Sudish Murthy, MD, PhD:
The question from the vast audience here was what is the anticoagulation strategy intraoperatively and perhaps even postoperatively? That's a very good question. These cannulas are actually designed at some level to be used without full heparinization and we're doing an operation. And if we're fully heparinized, you can imagine the problems with bleeding. Personally, I just bolus these patients at induction with about 5,000 of heparin and get the cannulas in. By the time we get to the operation from when the catheters go in, is about an hour or so just because you got to reposition and prep and everything else. By that time, you're already passed one half-life of the heparin. How about I'll throw that to Pat. Pat, how comfortable are you guys with a heparin bolus running at four liters flow without any additional heparin given that these are all, I assume, Carmeda bonded or something. They're all bonded and supposed to be nonthrombogenic. What's your comfort level? Because we pretty much go with you guys, when you guys get nervous, right?
Patrick Grady, CCP:
Yeah, I think we are a little bit more nervous than you are. But we do give the initial bolus of heparin when they're cannulating. But as soon as flow's going through the cannulas, it doesn't seem to be an issue. There's a paper out of here that showed VV ECMO with no heparinization was no different than VV ECMO with heparinization. I think we feel a lot more comfortable now after looking at our own numbers.
Sudish Murthy, MD, PhD:
The other issue is what do you do after?
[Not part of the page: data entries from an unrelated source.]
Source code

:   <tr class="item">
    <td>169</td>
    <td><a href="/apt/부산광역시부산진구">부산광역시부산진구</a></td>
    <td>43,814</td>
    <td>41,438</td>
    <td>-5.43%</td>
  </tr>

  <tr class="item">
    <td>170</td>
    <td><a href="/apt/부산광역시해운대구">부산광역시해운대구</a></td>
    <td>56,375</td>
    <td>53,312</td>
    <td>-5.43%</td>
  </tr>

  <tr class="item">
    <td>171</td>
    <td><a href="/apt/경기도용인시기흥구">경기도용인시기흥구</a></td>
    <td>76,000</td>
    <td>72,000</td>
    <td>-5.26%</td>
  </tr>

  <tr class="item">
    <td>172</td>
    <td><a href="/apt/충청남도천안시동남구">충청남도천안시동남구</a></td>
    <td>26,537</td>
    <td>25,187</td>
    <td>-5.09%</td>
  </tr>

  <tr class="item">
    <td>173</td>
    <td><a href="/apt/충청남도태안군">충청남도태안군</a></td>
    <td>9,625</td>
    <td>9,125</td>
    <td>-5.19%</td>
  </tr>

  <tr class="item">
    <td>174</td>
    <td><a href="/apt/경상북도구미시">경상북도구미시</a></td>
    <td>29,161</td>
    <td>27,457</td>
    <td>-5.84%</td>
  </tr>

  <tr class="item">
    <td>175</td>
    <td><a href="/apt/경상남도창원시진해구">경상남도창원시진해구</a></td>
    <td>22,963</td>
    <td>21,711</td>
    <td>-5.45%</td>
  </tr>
That's a different issue and I don't know we know that answer. And again, as we know, we have injured two central veins, IJ in this case and the femoral. Should we have patients on anticoagulation? At least for transplants, I used to do that, run them on some heparin after they were decannulated, but we just use Lovenox and prophylaxis for this. And then, we study them at time of discharge.
Sudish Murthy, MD, PhD:
All right, well with that we will adjourn this addition of Tall Rounds. And thank you all for your attention and have a good day.